Abstract

Summary Spectral decomposition methods help illuminate lateral changes in porosity and thin bed thickness. Typically, an interpreter may generate 80 or more spectral components spanning the useable seismic bandwidth at 1 Hz intervals. However, most of these images contain redundant information. The most common means of displaying these components is by simply animating through them. By observing how bright and dim areas of the response move laterally with increasing frequency, a skilled interpreter can determine whether a channel or other stratigraphic feature of interest is thickening or thinning. Principal component analysis is a well-established means of reducing a multiplicity of data into a more manageable number of components. By construction, each principal component is mathematically orthogonal to other components. In addition the importance of each principal component is proportional to its corresponding eigenvalue. In this manner, we can reduce the 80 or more input spectral components to a more manageable 12 principal components.
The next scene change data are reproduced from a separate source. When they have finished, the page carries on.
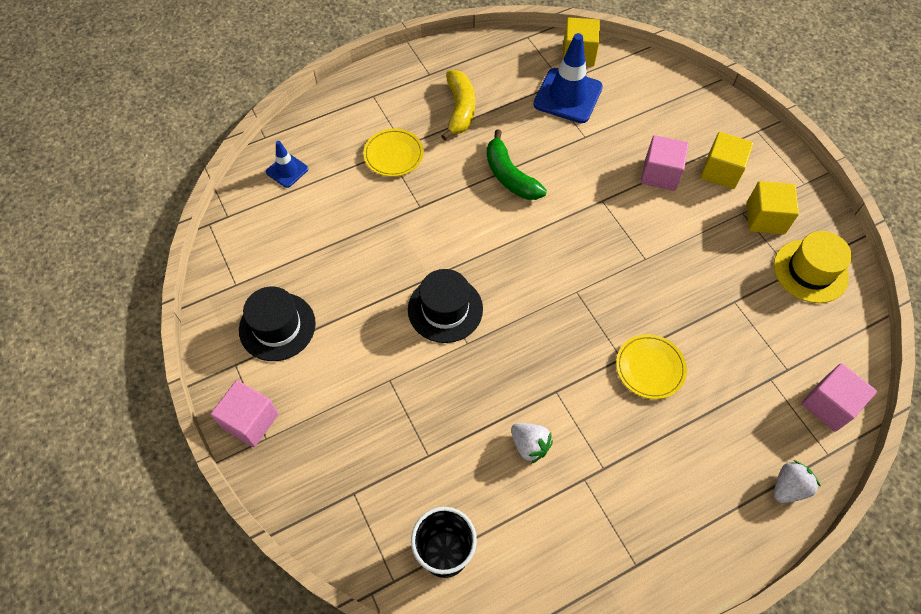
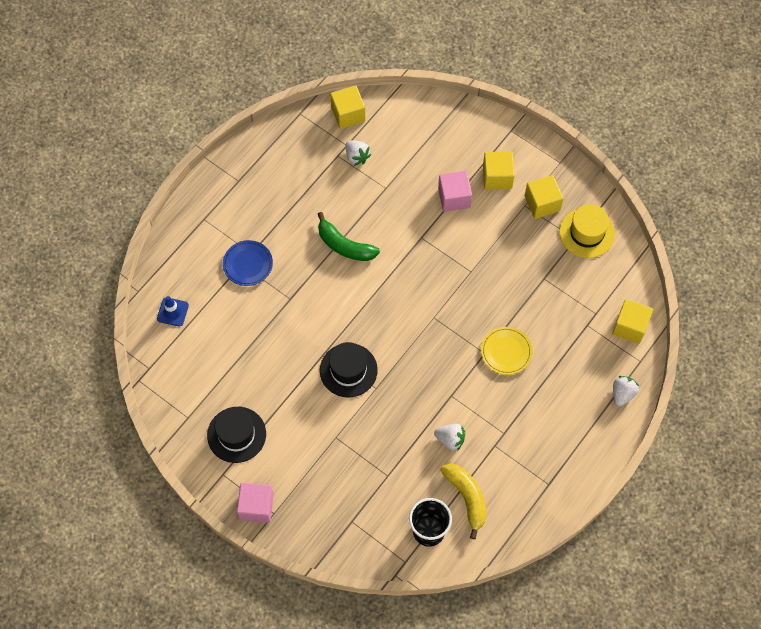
camera: 25 degrees left, 5 degrees up
yellow plate [363,129,424,177] -> blue plate [223,240,273,286]
yellow banana [441,70,475,140] -> yellow banana moved to [440,463,486,539]
blue traffic cone [533,33,603,123] -> white strawberry [346,140,371,166]
pink cube [802,363,877,432] -> yellow cube [612,299,653,344]

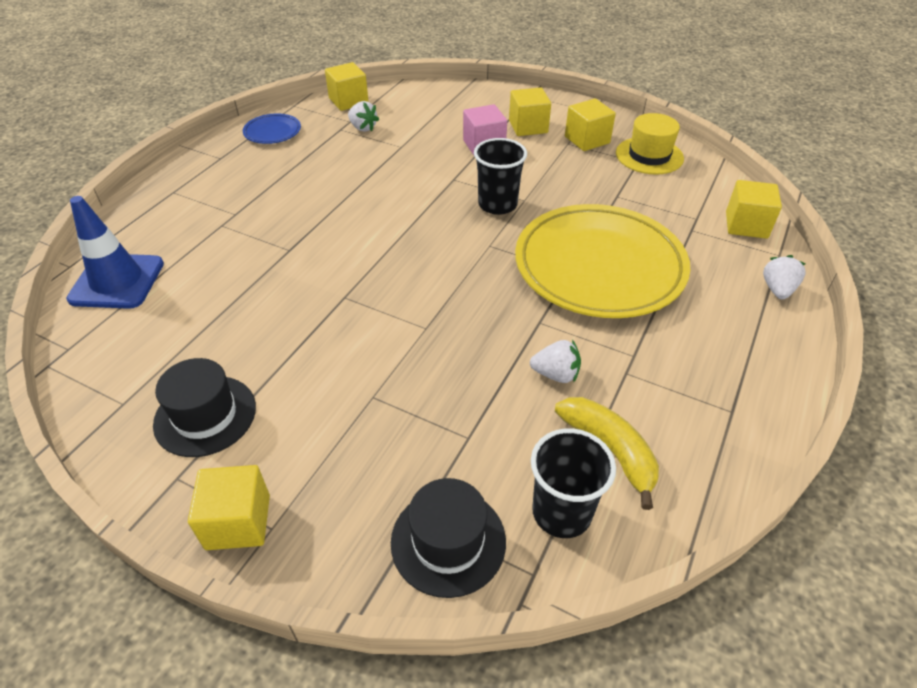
camera: 10 degrees left, 20 degrees down
blue traffic cone [157,296,189,327] -> blue traffic cone [66,196,164,309], size x1.88
blue plate [223,240,273,286] -> blue plate moved to [243,113,301,144]
pink cube [237,483,274,523] -> yellow cube [188,465,270,550]
green banana [318,212,380,261] -> none
black hat [320,342,378,397] -> black hat moved to [391,478,506,598]
yellow plate [481,327,533,375] -> yellow plate [515,204,690,318], size x2.36
none -> black cup [474,138,527,215]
If the data are normalized with respect to amplitude, the first principal component represents the most common spectral variation seen along an interpreted horizon. The second principal component best represents that part of the spectrum not represented by the first principal component, and so on. Given typical depositional processes, principal components are therefore ideally suited to identify geologic features that give rise to anomalous spectra. Principal components implicitly remove random noise by throwing out those components having small eigenvalues. Equally important, by mapping the three largest principal components against Red, Green, and Blue, we can represent 75% of our spectral information with a single colored image.